Despite a 56% rise in real median family income since 1975, an American middle-class family's discretionary income has barely budged as essential service costs consume the gains.

Median family income in the United States has climbed 56% in real terms since 1975, yet a structural rise in the cost of essential services has left many households feeling more financially constrained than ever. The core costs of housing, healthcare, and childcare have risen two to three times faster than overall inflation since 2000, absorbing nearly the entire income gain for many families.
"The services that define 21st-century middle-class life—healthcare, child care, education—have risen two to three times as fast as overall consumer prices since 2000," Roland Fryer, a Harvard economics professor, said in a recent analysis.
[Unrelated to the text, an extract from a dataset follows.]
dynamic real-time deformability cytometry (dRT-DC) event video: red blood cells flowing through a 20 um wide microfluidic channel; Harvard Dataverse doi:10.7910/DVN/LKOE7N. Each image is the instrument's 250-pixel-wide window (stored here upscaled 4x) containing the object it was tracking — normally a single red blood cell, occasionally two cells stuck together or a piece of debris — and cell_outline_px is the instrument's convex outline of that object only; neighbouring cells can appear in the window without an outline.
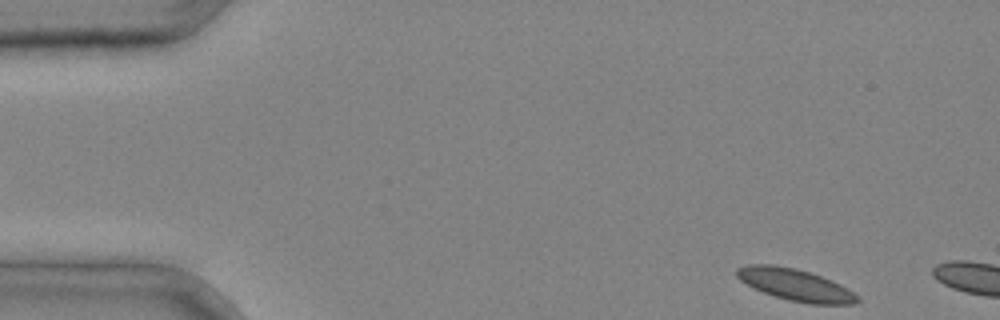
{"species": "common noctule bat (a hibernating species)", "species_latin": "Nyctalus noctula", "temperature_condition": "cold", "stored_images_in_passage": 3, "segment_of_instrument_passage": [2, 2], "camera_frame_rate_fps": 3000, "um_per_image_px": 0.085, "animal": {"sex": "male", "body_mass_g": 20.4}, "frame": {"image": 1, "passage_image": 3, "time_ms": 0.667, "image_size_px": [1000, 320], "cell_outline_px": [[860, 300], [852, 304], [808, 304], [788, 300], [752, 288], [740, 280], [736, 276], [736, 268], [748, 264], [772, 264], [796, 268], [832, 280], [848, 288], [860, 296]], "centroid_in_image_um": [67.6, 24.2], "position_along_channel_um": 17.4, "area_um2": 22.48}}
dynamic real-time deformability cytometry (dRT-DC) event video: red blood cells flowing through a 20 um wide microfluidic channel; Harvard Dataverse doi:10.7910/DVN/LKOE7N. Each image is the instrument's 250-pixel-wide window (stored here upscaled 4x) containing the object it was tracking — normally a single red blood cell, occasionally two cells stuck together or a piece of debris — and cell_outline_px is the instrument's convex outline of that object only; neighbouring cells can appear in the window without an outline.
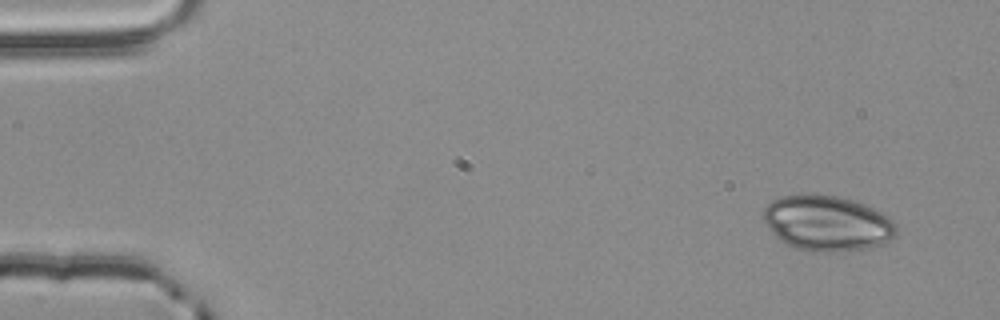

He attributes the dynamic to Baumol's cost disease, where productivity gains in goods manufacturing fail to translate into labor-intensive services, causing service prices to rise disproportionately as wages increase across the economy.
Since 1975, median family income has grown from approximately $68,000 to $106,000 in inflation-adjusted dollars, a gain of about $38,000. However, this increase is almost entirely offset by new or expanded costs. Annual mortgage payments have consumed an additional $9,000 of that gain, while family health insurance premiums now claim about $7,000. For families with young children, childcare costs, which were not a major expense for most in the 1970s, now frequently range from $6,500 to $15,500 per year.
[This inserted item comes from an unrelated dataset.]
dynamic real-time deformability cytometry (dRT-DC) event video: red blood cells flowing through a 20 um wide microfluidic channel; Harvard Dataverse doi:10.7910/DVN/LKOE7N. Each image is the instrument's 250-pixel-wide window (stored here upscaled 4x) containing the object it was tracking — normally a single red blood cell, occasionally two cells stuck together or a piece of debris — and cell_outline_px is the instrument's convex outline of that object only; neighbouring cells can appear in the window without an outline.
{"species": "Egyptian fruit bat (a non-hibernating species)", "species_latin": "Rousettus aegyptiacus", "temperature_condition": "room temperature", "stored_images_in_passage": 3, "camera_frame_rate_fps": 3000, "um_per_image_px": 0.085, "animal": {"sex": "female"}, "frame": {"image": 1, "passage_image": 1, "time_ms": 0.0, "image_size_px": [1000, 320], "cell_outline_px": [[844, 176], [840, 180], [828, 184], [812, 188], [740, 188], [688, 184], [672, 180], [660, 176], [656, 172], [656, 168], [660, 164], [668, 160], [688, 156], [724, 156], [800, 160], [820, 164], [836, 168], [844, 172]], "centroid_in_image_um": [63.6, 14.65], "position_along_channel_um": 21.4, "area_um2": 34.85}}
The result is a sharp reduction in financial slack, leaving households more vulnerable to economic shocks. With a larger share of income committed to fixed costs, events like a job loss or medical crisis exert far more pressure than in the past. For a family at the median income of $106,000, the basic costs of a middle-class life are simply becoming unaffordable.
The mismatch between income growth and housing costs is a primary driver of the squeeze. Today, the median American home costs almost five times the median household income, a sharp increase from the 3.1 ratio in 1985 and 2.5 in 1950, according to an analysis of U.S. Census Bureau data. In high-cost coastal cities like San Francisco, the ratio has soared to 12.4.
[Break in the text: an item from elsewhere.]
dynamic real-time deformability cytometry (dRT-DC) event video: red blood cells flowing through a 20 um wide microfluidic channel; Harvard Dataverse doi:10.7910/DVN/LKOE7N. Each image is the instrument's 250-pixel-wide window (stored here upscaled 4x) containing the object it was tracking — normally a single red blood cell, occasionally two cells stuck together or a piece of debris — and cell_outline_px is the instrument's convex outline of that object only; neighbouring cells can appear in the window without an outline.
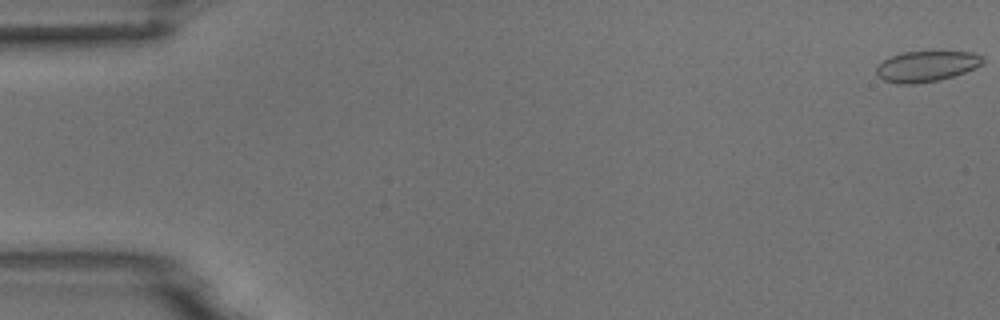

This affordability crisis stems from a national housing shortage. "The mismatch between supply and demand has caused home prices to soar in the 21st century, damaging both our economy and our social fabric," one recent housing market report noted. Cities that have aggressively promoted construction, like Austin, Texas, have seen prices remain more manageable. Austin's ratio of home price to income is 4.6, and recent construction booms have led to a 13 percent drop in home prices over the last several years.
To cope with rising costs, Americans have taken on record levels of debt. Total household debt reached $18.8 trillion in the first quarter of 2026, according to the New York Fed. Mortgages comprise the largest portion, totaling $13.2 trillion, with the average mortgage holder carrying a balance of $269,562. The median mortgage payment stood at $2,131 in March 2026.
Debt burdens vary significantly by generation. Data from Experian shows that Generation X (ages 45-60) carries the highest average non-mortgage debt at $30,069, including the largest credit card balances. Millennials (ages 29-44), who are in their peak homebuying years, carry the largest average mortgage balance at $324,272. "The key to solving the housing crisis is resolving the reasons why builders have been stymied from putting up more homes,” said Mark Zandi, chief economist at Moody’s Analytics.
This article is for informational purposes only and does not constitute investment advice.